The same problems exist with digital systems. Some means has to be used to manage the files – directories, names, data, size, etc.
50,000 files spread across 50 different directories is easy.
50,000 files in one directory — not so easy.

1 Like

I am well aware that I am ignorant of exactly how the file system works, but 50,000 files in one directory should not be an issue if hash buckets are being used.

Also, not sure the file number was the issue, because if I copied each 10,000 file folder one at a time, it was several magnitudes faster.

There where also 50,000 files (94%) less to process at once.

I have found this kind of thing years back ago with my first PC when I need to move lot of mp3 files. My friend give a good explanation like this:

Imagine that each file have card identities. Then they want to boarding to the train. The gate keeper need to check it one by one doesn’t matter the size of the files.

But if only one file, means the gate keeper only need check it once.

After the file moved, then the gate keeper need to check the origin place to make sure that the file already moved.

The amounts time needed by the files move from one place to another place are sum of how much time the gate keeper need to check each card identities, the train loads, and the location between.

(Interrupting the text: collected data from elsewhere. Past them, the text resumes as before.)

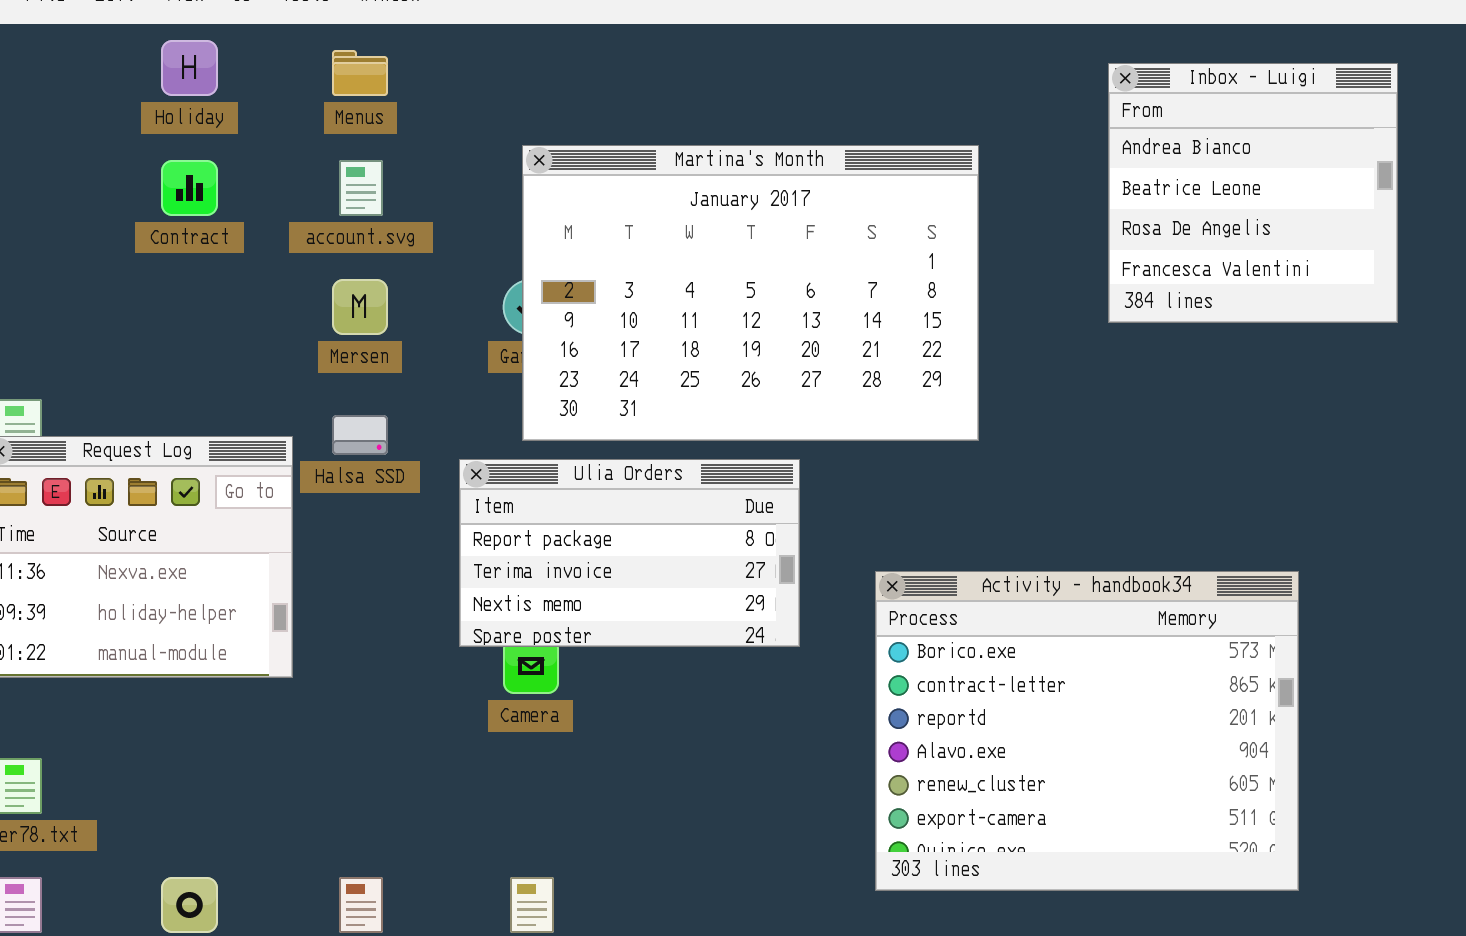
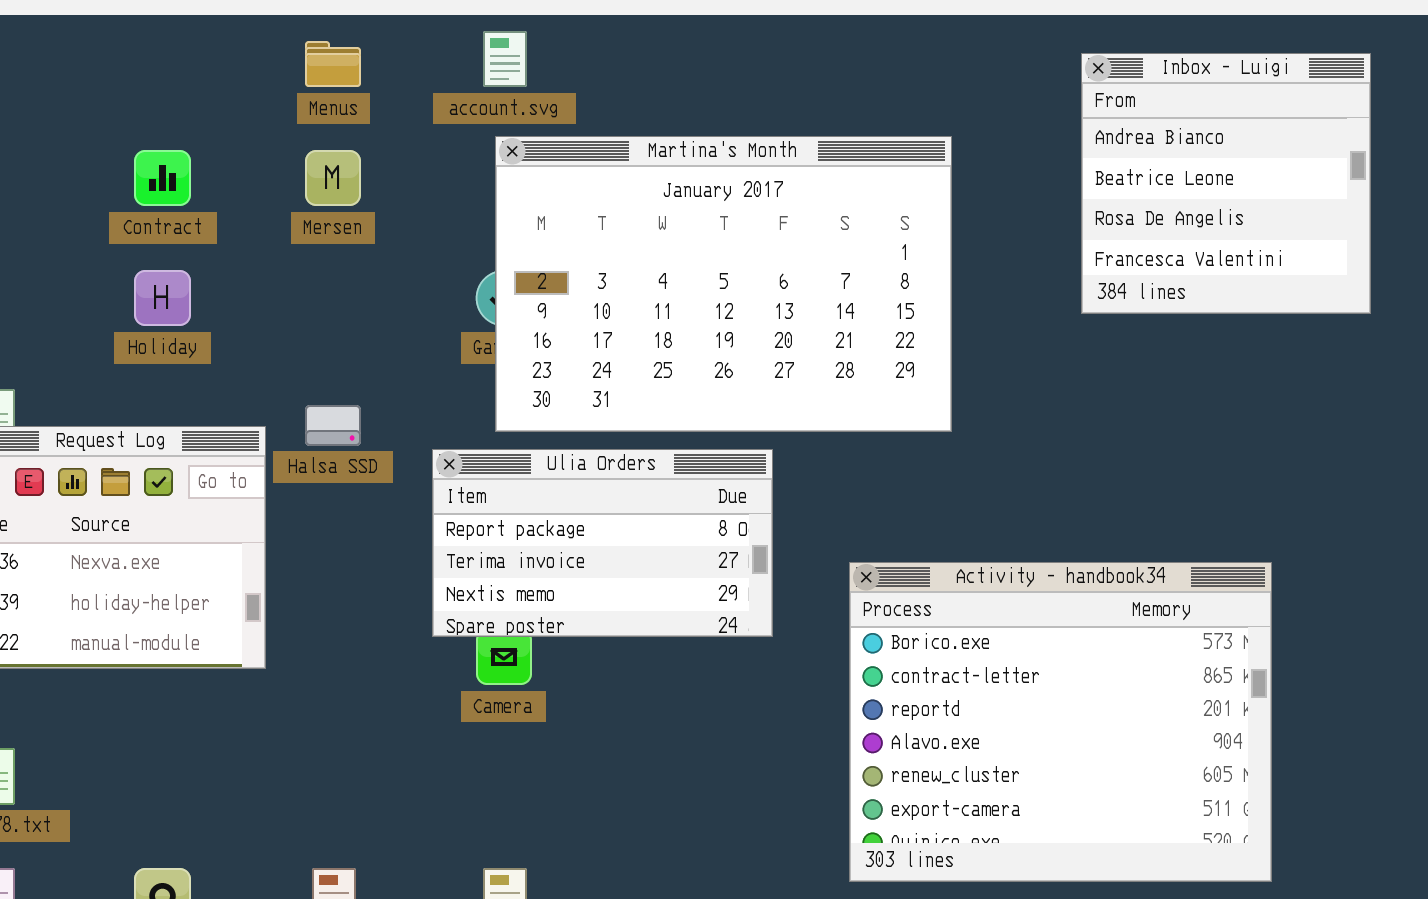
Holiday: [161,40,218,96] -> [134,270,191,326], moved
account.svg: [339,160,383,216] -> [483,31,527,87], moved
Mersen: [332,279,388,335] -> [305,150,361,206], moved

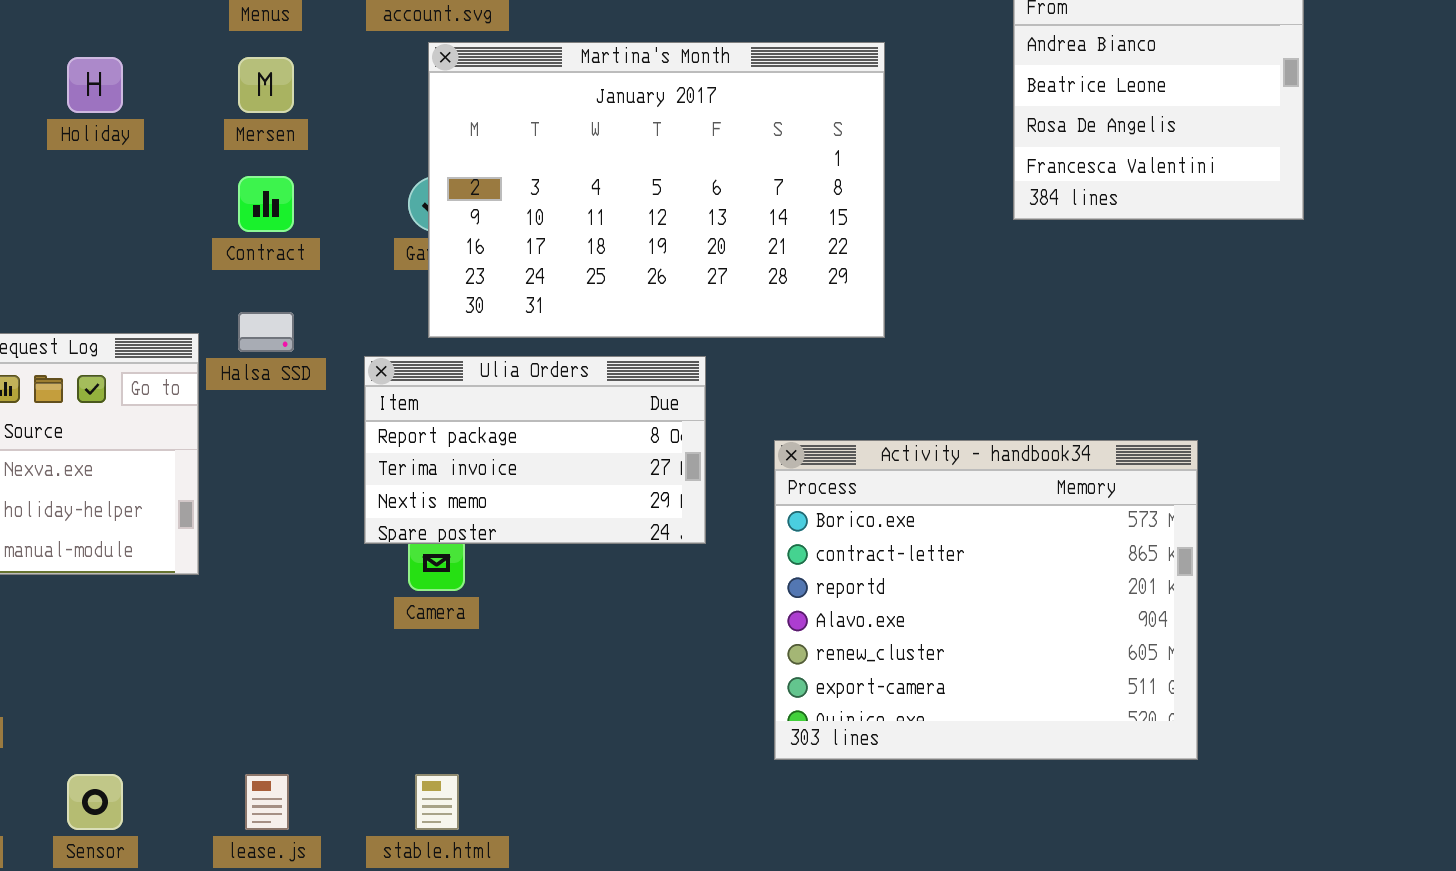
Contract: [134,150,191,206] -> [238,176,294,232], moved
Holiday: [134,270,191,326] -> [67,57,123,113], moved
Activity - handbook34: [849,562,1272,882] -> [774,440,1198,760], moved

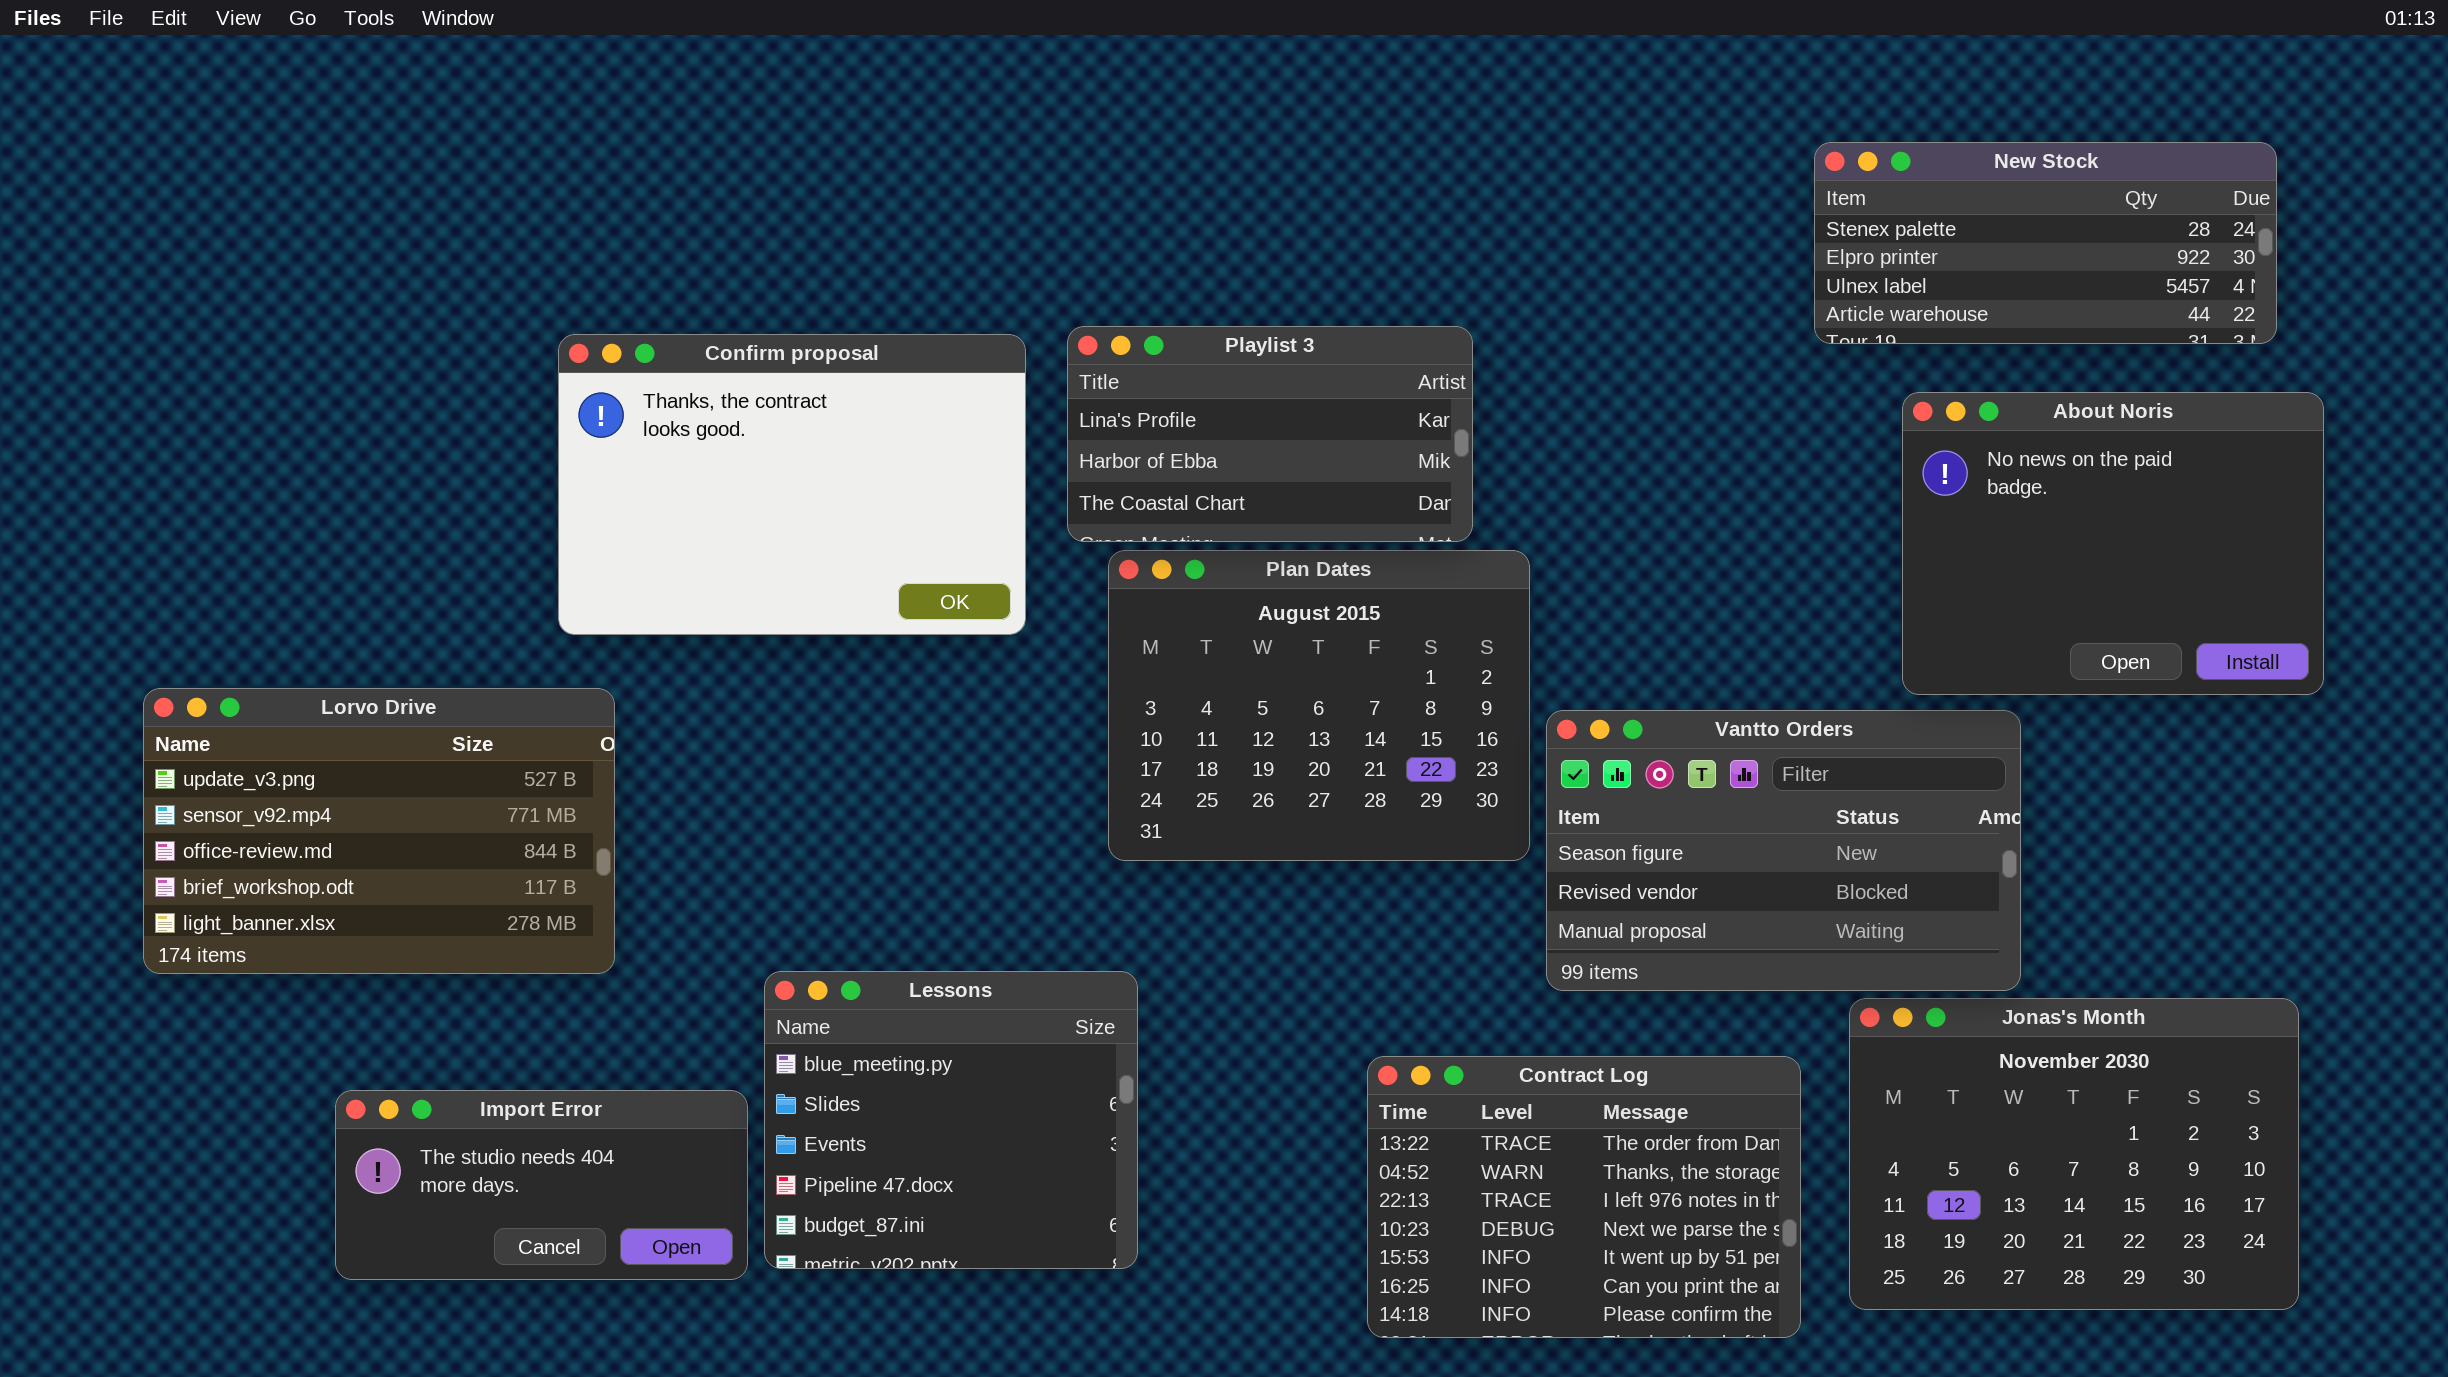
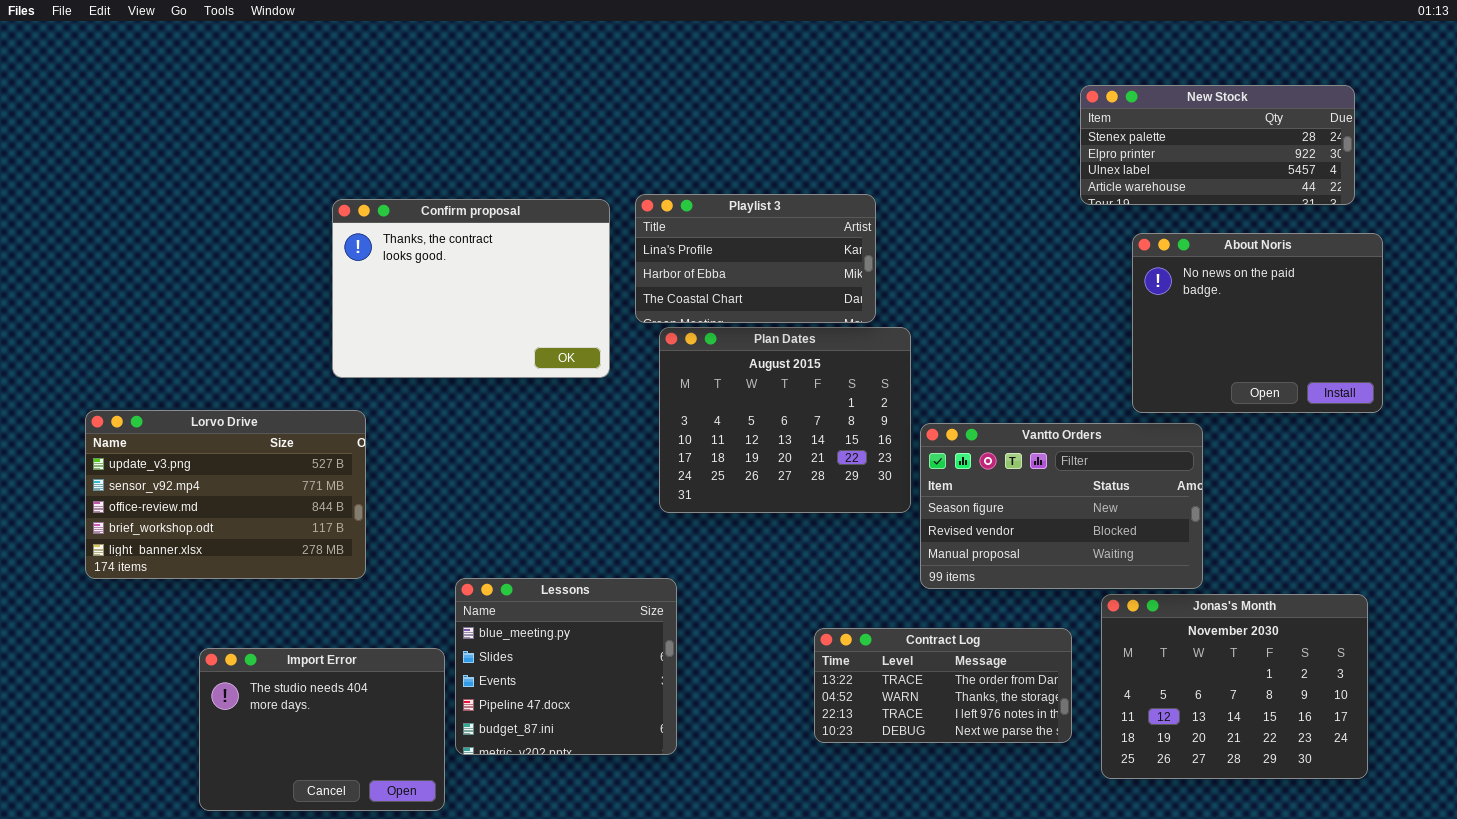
Contract Log: [1367,1056,1801,1338] -> [814,628,1072,743], resized
Import Error: [335,1090,748,1280] -> [199,648,445,811], resized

He mention location because it will be faster if we only move (move and not copy) files in the same partition and much longer if move it to different partition.

The trick he gave me at that time was to make all the files become one file by zip it but without compressing then move it.

Another limiting factor would be throttling. If it’s an USB-stick, it will reduce the transfer speed significantly by throttling as it becomes hotter. This is a safety mechanism put in place by the manufacturers to prevent the stick from quite literally melting.

Copying 6 files, 1 file at a time, should not be faster than copying all 6 at once unless there is some bad programming involved.

another limiting factor is “when was the usb stick last full (not quick) formated”

usb stick gets over time slow, some have the capability for trim ( SanDisk Extreme PRO), the most do not, so a full format from time to time could help.

nautilus is slow:
one could prove that by e.g. removing a kernel tree and doing the same on command line.

a good bench for speed could be:

write speed:   dd if=/dev/zero of=tempfile bs=1MB count=10240
read speed:    dd if=tempfile of=/dev/zero bs=1MB count=10240

with a cd to the mounted usb stick/disk before !

There are 3 different file-systems involved, this is definitely a bad constellation. A bottle-neck of USB2.0 and many other factors we do just speculate about because you not gave enough information to do a serious debugging.

For me this discussion not makes sense anymore, because the next who has similar problems can not really make a comparison because of missing parameters.

Can you please mark an answer as a solution and give this discussion an end?!

Ask Fedora is meant to be an Answer and Question platform where people should get quick and easy a solution.

It is clearly a programming issue, because copying 6 files, 1 file at a time, should not be faster than copying all 6 at once.

I have searched Google and found this is a longstanding issue with the kernel. Any file transfer slows down over time until it reaches 25kbps. This is an incredibly restricting bug for anyone doing heavy file system IO. Especially backup to an external hard drive.

Please link the site that states this as a fact.
I have never seen the stated issue although I agree transfers using USB 2.0 is noticeably slower than others (it is designed that way).

I also just finished an initial rsync of ~1 TB data from one system to another and the slowest transfer rate seen (wifi to both systems) was ~2.5 MB/s (it mostly was at 5 MB/s) so that makes your statement very suspect.

Note that writing to a usb stick is often slowed by the device itself. The quality of the device, including its controlling hardware is a major factor in time required to write large amounts of data and the cheaper devices use much slower memory chips than the faster SSDs and NVME devices. Thus your statement probably should reflect the device quality and not point fingers at an OS that IMHO is excellent.